━━━━━ SOURCE RECORDS
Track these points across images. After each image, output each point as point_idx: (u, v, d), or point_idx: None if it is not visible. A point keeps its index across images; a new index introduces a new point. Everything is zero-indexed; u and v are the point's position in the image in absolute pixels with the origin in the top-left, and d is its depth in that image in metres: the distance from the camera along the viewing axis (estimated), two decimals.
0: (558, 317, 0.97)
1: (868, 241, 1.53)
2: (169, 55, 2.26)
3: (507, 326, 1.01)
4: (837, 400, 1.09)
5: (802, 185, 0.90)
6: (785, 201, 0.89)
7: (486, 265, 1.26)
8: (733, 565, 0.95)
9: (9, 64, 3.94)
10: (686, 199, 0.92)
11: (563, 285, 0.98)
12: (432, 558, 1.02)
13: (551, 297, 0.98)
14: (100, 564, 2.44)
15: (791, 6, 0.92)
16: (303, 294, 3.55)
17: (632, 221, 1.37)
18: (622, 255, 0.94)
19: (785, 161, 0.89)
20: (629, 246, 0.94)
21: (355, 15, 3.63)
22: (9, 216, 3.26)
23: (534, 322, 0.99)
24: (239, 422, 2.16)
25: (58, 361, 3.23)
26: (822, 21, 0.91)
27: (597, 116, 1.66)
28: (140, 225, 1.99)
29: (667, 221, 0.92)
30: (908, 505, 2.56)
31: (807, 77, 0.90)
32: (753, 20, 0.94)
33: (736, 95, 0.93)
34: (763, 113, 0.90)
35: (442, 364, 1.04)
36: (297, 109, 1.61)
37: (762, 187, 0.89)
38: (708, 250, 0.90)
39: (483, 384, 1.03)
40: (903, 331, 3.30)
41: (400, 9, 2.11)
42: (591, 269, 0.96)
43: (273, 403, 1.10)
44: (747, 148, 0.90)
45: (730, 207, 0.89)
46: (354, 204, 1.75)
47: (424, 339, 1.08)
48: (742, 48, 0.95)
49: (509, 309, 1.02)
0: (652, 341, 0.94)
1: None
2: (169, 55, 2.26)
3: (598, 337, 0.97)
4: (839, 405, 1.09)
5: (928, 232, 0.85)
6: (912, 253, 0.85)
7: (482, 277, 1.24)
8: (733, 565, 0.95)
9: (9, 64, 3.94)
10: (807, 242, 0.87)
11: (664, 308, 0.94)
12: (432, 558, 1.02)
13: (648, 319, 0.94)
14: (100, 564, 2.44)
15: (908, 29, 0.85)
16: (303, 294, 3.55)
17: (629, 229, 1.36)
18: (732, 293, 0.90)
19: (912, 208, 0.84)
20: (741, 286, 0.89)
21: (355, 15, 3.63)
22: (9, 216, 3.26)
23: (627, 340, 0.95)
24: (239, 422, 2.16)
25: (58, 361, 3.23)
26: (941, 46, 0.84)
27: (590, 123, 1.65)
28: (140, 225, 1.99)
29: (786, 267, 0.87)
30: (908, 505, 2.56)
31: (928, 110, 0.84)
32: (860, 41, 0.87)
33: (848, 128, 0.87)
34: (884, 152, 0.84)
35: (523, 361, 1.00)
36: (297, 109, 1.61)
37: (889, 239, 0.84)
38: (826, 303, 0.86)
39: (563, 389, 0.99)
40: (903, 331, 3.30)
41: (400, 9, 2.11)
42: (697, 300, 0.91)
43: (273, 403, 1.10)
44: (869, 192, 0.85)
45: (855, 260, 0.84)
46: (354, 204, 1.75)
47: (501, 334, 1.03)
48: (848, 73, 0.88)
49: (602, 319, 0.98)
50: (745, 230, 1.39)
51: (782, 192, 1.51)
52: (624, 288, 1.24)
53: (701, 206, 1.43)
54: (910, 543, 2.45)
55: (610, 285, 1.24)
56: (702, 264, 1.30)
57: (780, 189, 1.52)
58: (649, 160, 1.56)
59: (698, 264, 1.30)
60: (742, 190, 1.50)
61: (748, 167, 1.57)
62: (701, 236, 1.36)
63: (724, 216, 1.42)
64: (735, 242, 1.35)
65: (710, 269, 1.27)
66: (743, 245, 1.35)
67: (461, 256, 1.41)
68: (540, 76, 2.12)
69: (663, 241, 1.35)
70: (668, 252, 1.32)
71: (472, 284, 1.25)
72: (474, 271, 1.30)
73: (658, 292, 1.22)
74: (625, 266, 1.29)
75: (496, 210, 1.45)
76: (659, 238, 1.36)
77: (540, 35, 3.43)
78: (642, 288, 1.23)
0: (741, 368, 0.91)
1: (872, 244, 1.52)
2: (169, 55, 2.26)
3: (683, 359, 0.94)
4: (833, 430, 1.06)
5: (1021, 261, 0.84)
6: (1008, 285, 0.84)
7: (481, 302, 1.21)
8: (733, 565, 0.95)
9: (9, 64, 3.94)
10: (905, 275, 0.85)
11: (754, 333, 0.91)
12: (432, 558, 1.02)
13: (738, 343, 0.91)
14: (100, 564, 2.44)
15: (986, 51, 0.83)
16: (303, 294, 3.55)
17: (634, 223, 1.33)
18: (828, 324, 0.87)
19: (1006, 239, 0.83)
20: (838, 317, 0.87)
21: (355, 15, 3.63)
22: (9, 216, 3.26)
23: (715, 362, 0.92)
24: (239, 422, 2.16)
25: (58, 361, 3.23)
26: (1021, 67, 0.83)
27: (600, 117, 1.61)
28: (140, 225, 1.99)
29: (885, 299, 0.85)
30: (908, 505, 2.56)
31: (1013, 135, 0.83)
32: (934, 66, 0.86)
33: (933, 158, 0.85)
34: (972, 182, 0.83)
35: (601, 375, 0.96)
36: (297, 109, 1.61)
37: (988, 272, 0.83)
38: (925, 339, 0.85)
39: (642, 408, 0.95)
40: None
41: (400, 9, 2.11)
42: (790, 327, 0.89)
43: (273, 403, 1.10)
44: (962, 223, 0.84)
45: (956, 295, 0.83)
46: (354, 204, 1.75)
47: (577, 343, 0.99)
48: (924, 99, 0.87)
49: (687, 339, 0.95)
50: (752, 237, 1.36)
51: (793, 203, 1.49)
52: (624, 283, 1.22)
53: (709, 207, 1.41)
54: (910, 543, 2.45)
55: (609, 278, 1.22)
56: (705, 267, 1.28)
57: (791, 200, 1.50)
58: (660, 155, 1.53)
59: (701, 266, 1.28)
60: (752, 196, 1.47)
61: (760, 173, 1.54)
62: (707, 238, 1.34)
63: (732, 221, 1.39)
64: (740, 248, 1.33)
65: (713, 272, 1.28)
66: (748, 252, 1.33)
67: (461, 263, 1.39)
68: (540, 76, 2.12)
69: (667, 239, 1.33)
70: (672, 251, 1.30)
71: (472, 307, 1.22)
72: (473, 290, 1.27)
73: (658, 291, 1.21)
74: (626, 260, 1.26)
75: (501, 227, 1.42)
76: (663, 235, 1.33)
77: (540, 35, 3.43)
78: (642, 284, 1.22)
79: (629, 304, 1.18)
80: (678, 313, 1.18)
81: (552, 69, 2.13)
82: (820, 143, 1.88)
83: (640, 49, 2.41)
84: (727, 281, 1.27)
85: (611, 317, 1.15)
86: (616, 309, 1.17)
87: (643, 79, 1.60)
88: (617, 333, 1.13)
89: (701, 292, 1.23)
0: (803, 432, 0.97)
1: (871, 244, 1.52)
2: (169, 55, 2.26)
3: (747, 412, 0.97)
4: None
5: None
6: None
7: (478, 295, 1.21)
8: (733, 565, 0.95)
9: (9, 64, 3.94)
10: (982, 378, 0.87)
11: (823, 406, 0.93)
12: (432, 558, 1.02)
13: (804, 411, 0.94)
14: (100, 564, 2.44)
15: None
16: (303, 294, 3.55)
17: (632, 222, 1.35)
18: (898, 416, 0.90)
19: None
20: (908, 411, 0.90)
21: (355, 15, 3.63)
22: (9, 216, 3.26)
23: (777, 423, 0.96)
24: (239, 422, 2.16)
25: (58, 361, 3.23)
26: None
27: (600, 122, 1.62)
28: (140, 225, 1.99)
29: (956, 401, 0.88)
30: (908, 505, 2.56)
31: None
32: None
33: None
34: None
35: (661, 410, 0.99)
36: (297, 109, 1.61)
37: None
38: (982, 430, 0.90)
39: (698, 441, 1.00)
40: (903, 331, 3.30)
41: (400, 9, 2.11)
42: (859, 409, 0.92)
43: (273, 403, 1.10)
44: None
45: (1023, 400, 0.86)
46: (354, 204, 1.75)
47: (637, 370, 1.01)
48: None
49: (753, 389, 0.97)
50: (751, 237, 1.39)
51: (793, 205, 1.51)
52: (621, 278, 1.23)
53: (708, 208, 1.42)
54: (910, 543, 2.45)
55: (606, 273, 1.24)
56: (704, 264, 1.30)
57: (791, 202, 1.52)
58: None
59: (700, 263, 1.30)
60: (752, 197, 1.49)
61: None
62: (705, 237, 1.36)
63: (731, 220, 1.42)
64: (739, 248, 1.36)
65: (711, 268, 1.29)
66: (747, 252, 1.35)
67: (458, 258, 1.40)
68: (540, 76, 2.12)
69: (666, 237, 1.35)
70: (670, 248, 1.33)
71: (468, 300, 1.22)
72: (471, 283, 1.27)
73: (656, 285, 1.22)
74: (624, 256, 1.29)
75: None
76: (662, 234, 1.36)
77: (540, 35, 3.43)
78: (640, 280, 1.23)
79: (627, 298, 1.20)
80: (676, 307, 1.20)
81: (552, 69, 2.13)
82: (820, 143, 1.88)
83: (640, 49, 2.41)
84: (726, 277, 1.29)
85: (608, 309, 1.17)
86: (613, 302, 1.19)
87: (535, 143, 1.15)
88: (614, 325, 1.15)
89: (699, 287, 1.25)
━━━━━━━━━━
HOW TO COMPLETE THIS TASK. Take the lines from the first line of the records through the line holding "1: (868, 241, 1.53)", both included, and please reproduce them exactly with nothing added.

WRITTEN SOLUTION.
Track these points across images. After each image, output each point as point_idx: (u, v, d), or point_idx: None if it is not visible. A point keeps its index across images; a new index introduces a new point. Everything is zero-indexed; u and v are the point's position in the image in absolute pixels with the origin in the top-left, and d is its depth in that image in metres: the distance from the camera along the viewing axis (estimated), two decimals.
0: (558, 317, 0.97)
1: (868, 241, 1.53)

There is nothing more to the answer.